Selection:
Chutaro lives on Majuro Atoll in the Marshall Islands and needs a boat that will do a wide variety of things very well: carry his young family of five around the coral-studded lagoon, sit upright on a sandy beach, drift reef flats while fishing, navigate breaking waves, and ferry people and supplies across open ocean to distant atolls. For over 20 years, Ben’s do-it-all boat has been a 16 Montauk—a Boston Whaler that was built in 1974 and is 16′ 7″ long with a 6′ 2″ beam and a 9″ draft and powered by a 90-hp Honda outboard.
In addition to frequent trips in his 16 Montauk inside and offshore of Majuro Atoll, Ben has made scores of safe passages to outlying atolls. I’ve had the good fortune to join him on many of those trips including perhaps two dozen open-ocean passages ranging from 20 miles to well over 60 miles. For our most recent trip in September 2023, Ben added a slightly larger 17 Montauk to his fleet. Built in 2004, it is 17′ long with a 7′ beam and a 9″ draft.
By the time Boston Whaler built the first-generation 16 Montauk in 1973, the boat already had a distinguished pedigree. The design was a collaboration between Dick Fisher and his friend, Ray Hunt. Fisher was a Harvard philosophy grad who ran a small business near Boston, but he tinkered with novel small-boat designs and new fabrication materials and methods. Hunt was a prep-school dropout, champion sailor, and self-taught naval architect who would go on to find fame as a designer of fine motor and sailing yachts.
Their first product was the original 13′ Boston Whaler, which launched the company in 1956. That first boat incorporated three fundamental innovations of hull design and fabrication that were subsequently carried over, virtually unchanged, to the 16 Montauk. The most distinctive innovation was the cathedral hull that placed a pair of longitudinal runners or sponsons in the forward section of the hull on either side of a narrow and moderately V-shaped central hull—a configuration that required the wide hull that came to characterize the Montauk line. In the aft section of the hull, the sponsons and the central V gradually merge to form a generally flat surface for planing.
The cathedral hull remains an important part of the Whaler mystique today, but the company gradually phased it out in the Montauk line in favor of a moderate V-shaped hull that would provide customers a drier and more cushioned ride. Today all new Montauks have moderate V-shaped hulls forward with only vestigial sponsons that seem intended only to deflect spray and to maintain a visual connection with the Montauk heritage.

Instruction 1: Please quote the Montauk article between "In addition to" and "a 9″ draft.", inclusive.
Instruction 2: According to the Montauk article, in what year did the original 13′ Boston Whaler launch the company?

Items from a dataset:
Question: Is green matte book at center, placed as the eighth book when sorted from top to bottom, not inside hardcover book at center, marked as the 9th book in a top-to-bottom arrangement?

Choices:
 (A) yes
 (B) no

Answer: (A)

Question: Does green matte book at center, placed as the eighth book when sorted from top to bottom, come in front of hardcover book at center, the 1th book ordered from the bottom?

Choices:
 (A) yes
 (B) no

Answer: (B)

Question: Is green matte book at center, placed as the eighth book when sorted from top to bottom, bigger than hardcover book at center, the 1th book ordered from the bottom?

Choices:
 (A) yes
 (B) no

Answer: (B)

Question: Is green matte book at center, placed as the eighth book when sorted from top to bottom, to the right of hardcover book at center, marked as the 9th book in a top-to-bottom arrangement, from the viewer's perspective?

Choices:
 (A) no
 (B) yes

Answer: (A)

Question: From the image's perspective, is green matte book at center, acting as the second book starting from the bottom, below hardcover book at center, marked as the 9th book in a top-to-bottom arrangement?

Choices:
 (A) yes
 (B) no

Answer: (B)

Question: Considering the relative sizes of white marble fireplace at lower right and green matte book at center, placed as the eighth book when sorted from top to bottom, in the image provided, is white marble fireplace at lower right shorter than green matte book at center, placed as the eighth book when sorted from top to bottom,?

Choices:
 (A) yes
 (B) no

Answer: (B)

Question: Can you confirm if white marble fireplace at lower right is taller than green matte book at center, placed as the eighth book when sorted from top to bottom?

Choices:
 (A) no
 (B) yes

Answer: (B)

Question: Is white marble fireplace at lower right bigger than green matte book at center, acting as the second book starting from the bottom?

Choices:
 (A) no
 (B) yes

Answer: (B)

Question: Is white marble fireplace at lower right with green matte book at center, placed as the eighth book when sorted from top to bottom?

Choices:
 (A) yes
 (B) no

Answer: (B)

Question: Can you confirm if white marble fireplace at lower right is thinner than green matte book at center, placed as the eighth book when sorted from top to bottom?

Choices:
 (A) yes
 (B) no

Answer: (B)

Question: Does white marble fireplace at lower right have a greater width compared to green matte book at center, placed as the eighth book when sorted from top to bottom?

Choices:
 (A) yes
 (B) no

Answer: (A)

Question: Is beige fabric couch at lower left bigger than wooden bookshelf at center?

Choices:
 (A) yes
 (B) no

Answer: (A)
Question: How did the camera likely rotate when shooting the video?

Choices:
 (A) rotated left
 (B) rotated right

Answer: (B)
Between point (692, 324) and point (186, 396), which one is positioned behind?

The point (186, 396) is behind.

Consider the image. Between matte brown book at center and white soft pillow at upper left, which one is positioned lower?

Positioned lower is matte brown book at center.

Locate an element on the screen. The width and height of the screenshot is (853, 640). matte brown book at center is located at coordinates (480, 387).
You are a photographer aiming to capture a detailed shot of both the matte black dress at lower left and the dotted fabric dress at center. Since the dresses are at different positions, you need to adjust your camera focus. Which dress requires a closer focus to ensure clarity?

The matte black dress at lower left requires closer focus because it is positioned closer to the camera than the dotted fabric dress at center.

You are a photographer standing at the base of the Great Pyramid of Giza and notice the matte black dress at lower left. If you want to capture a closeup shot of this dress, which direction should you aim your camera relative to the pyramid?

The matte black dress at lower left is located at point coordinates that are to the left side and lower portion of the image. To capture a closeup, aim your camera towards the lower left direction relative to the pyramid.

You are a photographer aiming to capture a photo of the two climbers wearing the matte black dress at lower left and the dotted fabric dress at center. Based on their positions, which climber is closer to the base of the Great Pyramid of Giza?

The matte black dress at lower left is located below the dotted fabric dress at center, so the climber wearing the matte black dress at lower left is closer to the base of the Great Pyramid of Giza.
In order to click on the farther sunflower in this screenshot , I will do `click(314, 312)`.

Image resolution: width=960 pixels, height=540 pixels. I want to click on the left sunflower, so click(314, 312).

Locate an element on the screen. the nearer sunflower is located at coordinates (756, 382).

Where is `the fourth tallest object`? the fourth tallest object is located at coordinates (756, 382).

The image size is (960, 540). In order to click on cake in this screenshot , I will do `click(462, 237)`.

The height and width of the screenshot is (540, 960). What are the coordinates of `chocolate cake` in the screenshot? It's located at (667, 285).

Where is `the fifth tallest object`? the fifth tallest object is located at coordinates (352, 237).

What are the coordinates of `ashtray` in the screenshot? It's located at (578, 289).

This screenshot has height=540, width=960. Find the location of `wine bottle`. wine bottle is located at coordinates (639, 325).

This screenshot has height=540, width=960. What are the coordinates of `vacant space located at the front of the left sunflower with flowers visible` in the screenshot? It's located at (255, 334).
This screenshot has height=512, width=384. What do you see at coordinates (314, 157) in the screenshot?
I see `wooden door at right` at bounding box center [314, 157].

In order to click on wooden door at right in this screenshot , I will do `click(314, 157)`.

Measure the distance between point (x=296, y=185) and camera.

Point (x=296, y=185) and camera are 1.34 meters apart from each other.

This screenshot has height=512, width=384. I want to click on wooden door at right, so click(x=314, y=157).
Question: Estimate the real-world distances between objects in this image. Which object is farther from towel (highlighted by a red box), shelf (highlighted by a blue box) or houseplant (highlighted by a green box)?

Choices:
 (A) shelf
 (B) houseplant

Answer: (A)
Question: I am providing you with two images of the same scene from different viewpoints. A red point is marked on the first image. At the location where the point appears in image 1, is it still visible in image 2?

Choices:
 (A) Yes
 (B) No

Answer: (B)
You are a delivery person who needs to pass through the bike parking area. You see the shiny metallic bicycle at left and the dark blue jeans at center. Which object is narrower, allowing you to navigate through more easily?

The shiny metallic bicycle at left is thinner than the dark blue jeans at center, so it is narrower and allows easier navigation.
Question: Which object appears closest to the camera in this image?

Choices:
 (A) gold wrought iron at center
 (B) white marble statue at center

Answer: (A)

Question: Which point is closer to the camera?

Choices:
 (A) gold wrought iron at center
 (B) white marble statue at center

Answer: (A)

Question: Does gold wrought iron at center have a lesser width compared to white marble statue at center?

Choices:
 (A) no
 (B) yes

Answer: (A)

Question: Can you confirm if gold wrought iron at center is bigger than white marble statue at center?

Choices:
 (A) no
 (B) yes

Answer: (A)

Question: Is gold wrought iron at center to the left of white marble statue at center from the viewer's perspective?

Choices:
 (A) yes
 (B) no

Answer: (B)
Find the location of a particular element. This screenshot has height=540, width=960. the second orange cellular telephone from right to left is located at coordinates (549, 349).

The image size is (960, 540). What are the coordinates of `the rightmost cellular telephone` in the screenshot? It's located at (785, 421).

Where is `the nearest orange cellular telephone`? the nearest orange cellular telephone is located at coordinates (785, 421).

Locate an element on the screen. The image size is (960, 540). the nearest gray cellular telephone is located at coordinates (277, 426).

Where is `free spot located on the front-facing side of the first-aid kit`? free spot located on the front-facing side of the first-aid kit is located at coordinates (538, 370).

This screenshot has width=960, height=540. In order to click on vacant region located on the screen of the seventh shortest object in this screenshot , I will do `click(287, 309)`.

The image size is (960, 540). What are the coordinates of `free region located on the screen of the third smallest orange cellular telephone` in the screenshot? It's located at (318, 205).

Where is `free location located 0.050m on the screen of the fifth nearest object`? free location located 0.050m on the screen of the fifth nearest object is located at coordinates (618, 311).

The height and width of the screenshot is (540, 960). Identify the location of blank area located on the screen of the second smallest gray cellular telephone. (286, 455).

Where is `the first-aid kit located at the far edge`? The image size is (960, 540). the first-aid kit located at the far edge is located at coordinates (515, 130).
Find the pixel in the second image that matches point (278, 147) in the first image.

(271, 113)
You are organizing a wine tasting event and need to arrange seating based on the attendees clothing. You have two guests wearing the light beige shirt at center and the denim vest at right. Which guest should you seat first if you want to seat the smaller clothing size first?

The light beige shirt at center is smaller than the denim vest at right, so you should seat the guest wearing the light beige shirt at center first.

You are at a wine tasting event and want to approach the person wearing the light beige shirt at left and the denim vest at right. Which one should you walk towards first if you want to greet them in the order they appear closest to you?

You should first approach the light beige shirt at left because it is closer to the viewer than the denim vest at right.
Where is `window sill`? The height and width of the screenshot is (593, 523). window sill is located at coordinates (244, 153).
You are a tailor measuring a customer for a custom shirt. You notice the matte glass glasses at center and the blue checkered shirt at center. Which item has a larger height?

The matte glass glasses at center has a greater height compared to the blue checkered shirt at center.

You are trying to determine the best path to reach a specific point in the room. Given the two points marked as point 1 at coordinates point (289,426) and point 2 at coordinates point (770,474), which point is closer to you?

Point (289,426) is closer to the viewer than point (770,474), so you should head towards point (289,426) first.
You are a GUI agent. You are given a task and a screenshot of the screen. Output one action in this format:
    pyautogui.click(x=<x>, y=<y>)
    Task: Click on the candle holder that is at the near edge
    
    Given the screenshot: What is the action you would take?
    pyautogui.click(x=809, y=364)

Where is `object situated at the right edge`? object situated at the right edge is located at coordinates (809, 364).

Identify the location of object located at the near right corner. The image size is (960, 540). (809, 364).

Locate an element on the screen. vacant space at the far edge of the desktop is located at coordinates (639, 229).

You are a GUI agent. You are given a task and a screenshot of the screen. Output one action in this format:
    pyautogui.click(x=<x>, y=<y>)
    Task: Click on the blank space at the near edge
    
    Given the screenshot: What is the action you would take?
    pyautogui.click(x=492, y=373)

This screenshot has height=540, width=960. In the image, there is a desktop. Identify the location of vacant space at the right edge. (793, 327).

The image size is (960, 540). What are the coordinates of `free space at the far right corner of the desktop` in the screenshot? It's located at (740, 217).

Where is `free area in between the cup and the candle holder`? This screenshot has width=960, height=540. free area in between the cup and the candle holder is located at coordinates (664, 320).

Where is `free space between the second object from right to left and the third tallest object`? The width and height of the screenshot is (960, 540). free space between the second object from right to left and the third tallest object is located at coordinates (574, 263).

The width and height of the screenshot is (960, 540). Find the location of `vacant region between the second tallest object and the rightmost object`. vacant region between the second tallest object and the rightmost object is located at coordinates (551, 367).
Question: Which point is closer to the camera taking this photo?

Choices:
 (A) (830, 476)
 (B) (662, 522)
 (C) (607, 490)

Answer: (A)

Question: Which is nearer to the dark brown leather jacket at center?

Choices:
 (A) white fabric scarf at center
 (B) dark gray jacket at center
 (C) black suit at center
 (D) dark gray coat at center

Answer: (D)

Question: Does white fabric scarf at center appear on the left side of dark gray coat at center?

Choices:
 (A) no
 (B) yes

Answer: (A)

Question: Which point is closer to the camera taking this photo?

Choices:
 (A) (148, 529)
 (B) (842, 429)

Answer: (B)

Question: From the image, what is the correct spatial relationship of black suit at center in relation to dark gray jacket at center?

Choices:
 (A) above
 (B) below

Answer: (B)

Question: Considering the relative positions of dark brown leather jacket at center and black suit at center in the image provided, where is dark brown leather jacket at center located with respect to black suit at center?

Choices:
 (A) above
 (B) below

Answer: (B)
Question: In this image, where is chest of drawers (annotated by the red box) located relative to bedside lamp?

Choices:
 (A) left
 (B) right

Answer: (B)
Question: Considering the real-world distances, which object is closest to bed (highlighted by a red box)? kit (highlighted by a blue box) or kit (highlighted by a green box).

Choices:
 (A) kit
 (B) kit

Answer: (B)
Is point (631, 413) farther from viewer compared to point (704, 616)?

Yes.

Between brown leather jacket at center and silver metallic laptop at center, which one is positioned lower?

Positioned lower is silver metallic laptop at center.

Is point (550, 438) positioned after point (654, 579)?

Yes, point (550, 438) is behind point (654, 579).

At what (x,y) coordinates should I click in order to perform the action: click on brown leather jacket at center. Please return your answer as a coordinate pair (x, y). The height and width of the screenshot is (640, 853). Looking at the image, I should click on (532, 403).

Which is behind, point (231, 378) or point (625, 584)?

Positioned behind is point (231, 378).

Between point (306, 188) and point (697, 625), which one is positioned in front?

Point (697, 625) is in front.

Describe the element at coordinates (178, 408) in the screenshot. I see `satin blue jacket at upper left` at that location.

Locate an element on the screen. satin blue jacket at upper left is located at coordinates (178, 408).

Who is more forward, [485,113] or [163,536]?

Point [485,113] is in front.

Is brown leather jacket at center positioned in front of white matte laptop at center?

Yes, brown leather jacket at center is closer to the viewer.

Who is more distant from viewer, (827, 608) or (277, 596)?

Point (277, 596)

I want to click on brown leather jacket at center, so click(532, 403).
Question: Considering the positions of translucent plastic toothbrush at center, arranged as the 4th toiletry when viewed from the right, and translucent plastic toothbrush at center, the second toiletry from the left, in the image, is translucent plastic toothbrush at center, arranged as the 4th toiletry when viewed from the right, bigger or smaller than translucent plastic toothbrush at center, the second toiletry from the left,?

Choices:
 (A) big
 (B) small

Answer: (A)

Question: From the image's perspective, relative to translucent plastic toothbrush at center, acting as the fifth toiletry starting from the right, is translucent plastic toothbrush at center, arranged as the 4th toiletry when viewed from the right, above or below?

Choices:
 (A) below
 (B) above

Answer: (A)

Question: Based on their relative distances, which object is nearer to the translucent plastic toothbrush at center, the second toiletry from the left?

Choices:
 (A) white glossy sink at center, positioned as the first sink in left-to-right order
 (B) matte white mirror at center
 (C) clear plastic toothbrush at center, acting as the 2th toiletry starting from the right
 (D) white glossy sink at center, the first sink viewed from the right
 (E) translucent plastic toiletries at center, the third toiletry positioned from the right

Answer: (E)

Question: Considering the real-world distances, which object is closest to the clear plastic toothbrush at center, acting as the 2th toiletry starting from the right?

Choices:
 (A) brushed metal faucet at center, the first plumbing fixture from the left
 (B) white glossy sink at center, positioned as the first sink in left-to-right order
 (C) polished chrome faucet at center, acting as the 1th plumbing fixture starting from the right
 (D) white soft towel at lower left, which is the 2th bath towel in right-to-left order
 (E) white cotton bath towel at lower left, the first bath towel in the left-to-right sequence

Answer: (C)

Final result 1:
In addition to frequent trips in his 16 Montauk inside and offshore of Majuro Atoll, Ben has made scores of safe passages to outlying atolls. I’ve had the good fortune to join him on many of those trips including perhaps two dozen open-ocean passages ranging from 20 miles to well over 60 miles. For our most recent trip in September 2023, Ben added a slightly larger 17 Montauk to his fleet. Built in 2004, it is 17′ long with a 7′ beam and a 9″ draft.

Final result 2: 1956